Items listed in a dataset
-- -- --
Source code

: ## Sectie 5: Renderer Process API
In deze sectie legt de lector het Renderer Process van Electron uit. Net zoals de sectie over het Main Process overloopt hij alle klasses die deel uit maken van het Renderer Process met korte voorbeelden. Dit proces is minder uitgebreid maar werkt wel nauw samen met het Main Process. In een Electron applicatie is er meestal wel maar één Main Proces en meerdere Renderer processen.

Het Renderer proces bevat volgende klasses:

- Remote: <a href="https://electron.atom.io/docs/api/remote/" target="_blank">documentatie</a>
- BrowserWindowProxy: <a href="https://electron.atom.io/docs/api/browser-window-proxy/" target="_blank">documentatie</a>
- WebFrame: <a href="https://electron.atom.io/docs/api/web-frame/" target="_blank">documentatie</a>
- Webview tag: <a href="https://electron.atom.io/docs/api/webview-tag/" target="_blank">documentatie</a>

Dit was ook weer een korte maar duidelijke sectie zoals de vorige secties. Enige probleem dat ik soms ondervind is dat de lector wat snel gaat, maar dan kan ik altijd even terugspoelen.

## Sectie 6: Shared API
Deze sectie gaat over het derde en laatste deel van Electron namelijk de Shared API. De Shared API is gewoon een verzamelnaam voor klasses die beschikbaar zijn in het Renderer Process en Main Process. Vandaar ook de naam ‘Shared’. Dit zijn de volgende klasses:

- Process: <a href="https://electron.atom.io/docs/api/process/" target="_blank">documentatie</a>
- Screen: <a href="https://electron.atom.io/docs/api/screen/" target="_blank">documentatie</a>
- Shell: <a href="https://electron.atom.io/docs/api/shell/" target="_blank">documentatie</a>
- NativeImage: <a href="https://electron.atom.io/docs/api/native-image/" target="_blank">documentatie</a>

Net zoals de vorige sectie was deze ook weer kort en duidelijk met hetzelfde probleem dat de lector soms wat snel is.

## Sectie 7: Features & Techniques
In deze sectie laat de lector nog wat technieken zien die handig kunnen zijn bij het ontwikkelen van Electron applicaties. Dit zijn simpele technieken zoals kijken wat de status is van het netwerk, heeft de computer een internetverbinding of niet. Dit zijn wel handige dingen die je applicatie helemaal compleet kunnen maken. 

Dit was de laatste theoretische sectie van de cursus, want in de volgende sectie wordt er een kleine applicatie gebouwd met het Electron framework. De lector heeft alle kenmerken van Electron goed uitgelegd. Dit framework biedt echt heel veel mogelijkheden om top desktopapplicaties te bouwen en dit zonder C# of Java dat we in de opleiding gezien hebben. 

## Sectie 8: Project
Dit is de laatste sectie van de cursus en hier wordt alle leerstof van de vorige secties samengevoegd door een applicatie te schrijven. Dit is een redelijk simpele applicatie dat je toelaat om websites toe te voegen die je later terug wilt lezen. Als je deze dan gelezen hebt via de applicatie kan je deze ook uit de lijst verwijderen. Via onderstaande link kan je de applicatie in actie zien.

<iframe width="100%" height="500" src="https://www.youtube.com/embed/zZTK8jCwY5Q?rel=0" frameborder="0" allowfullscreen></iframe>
-- -- --
# Exercise description:
Please give every entry again, precisely as it appears.

# Result for this exercise:
Source code

: ## Sectie 5: Renderer Process API
In deze sectie legt de lector het Renderer Process van Electron uit. Net zoals de sectie over het Main Process overloopt hij alle klasses die deel uit maken van het Renderer Process met korte voorbeelden. Dit proces is minder uitgebreid maar werkt wel nauw samen met het Main Process. In een Electron applicatie is er meestal wel maar één Main Proces en meerdere Renderer processen.

Het Renderer proces bevat volgende klasses:

- Remote: <a href="https://electron.atom.io/docs/api/remote/" target="_blank">documentatie</a>
- BrowserWindowProxy: <a href="https://electron.atom.io/docs/api/browser-window-proxy/" target="_blank">documentatie</a>
- WebFrame: <a href="https://electron.atom.io/docs/api/web-frame/" target="_blank">documentatie</a>
- Webview tag: <a href="https://electron.atom.io/docs/api/webview-tag/" target="_blank">documentatie</a>

Dit was ook weer een korte maar duidelijke sectie zoals de vorige secties. Enige probleem dat ik soms ondervind is dat de lector wat snel gaat, maar dan kan ik altijd even terugspoelen.

## Sectie 6: Shared API
Deze sectie gaat over het derde en laatste deel van Electron namelijk de Shared API. De Shared API is gewoon een verzamelnaam voor klasses die beschikbaar zijn in het Renderer Process en Main Process. Vandaar ook de naam ‘Shared’. Dit zijn de volgende klasses:

- Process: <a href="https://electron.atom.io/docs/api/process/" target="_blank">documentatie</a>
- Screen: <a href="https://electron.atom.io/docs/api/screen/" target="_blank">documentatie</a>
- Shell: <a href="https://electron.atom.io/docs/api/shell/" target="_blank">documentatie</a>
- NativeImage: <a href="https://electron.atom.io/docs/api/native-image/" target="_blank">documentatie</a>

Net zoals de vorige sectie was deze ook weer kort en duidelijk met hetzelfde probleem dat de lector soms wat snel is.

## Sectie 7: Features & Techniques
In deze sectie laat de lector nog wat technieken zien die handig kunnen zijn bij het ontwikkelen van Electron applicaties. Dit zijn simpele technieken zoals kijken wat de status is van het netwerk, heeft de computer een internetverbinding of niet. Dit zijn wel handige dingen die je applicatie helemaal compleet kunnen maken. 

Dit was de laatste theoretische sectie van de cursus, want in de volgende sectie wordt er een kleine applicatie gebouwd met het Electron framework. De lector heeft alle kenmerken van Electron goed uitgelegd. Dit framework biedt echt heel veel mogelijkheden om top desktopapplicaties te bouwen en dit zonder C# of Java dat we in de opleiding gezien hebben. 

## Sectie 8: Project
Dit is de laatste sectie van de cursus en hier wordt alle leerstof van de vorige secties samengevoegd door een applicatie te schrijven. Dit is een redelijk simpele applicatie dat je toelaat om websites toe te voegen die je later terug wilt lezen. Als je deze dan gelezen hebt via de applicatie kan je deze ook uit de lijst verwijderen. Via onderstaande link kan je de applicatie in actie zien.

<iframe width="100%" height="500" src="https://www.youtube.com/embed/zZTK8jCwY5Q?rel=0" frameborder="0" allowfullscreen></iframe>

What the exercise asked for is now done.